SOURCE MATERIAL section start

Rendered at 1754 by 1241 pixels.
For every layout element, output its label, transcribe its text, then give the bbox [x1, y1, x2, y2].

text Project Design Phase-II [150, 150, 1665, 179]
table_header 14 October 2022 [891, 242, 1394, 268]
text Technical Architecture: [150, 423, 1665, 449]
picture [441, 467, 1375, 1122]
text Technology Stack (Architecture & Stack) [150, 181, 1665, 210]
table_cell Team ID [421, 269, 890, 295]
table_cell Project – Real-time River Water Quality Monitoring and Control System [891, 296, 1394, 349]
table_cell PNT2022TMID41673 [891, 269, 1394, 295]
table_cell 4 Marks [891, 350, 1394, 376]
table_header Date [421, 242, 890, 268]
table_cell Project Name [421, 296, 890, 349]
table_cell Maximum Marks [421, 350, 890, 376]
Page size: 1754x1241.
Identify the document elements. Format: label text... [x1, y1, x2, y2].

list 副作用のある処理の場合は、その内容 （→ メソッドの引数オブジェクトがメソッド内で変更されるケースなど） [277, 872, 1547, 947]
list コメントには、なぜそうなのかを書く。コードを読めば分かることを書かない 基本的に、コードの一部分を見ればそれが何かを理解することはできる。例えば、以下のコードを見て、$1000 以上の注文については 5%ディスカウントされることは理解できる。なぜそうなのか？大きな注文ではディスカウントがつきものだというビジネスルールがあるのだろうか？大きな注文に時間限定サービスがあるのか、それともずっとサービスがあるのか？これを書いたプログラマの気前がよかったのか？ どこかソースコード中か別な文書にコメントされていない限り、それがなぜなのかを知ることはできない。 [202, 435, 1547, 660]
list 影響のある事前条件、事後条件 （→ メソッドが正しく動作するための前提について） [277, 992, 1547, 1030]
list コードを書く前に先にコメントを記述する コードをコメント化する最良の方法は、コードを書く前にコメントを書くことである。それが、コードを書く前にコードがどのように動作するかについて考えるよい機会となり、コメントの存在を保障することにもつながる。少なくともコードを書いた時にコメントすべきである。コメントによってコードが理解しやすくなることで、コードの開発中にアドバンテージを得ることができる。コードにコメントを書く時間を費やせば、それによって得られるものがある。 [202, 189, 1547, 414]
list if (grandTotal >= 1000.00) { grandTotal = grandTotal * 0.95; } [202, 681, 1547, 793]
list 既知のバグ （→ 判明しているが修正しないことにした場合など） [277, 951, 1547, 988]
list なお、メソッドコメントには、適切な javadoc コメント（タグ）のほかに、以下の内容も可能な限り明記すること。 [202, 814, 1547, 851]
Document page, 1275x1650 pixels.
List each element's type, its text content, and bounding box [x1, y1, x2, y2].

SOURCE MATERIAL section end

■ **PROBLEM STATEMENT**:
From the first line of the listing above through the line that contains "Page size: 1754x1241.", retype every line exactly, and write nothing else.

■ **EXERCISE SOLUTION**:
Rendered at 1754 by 1241 pixels.
For every layout element, output its label, transcribe its text, then give the bbox [x1, y1, x2, y2].

text Project Design Phase-II [150, 150, 1665, 179]
table_header 14 October 2022 [891, 242, 1394, 268]
text Technical Architecture: [150, 423, 1665, 449]
picture [441, 467, 1375, 1122]
text Technology Stack (Architecture & Stack) [150, 181, 1665, 210]
table_cell Team ID [421, 269, 890, 295]
table_cell Project – Real-time River Water Quality Monitoring and Control System [891, 296, 1394, 349]
table_cell PNT2022TMID41673 [891, 269, 1394, 295]
table_cell 4 Marks [891, 350, 1394, 376]
table_header Date [421, 242, 890, 268]
table_cell Project Name [421, 296, 890, 349]
table_cell Maximum Marks [421, 350, 890, 376]
Page size: 1754x1241.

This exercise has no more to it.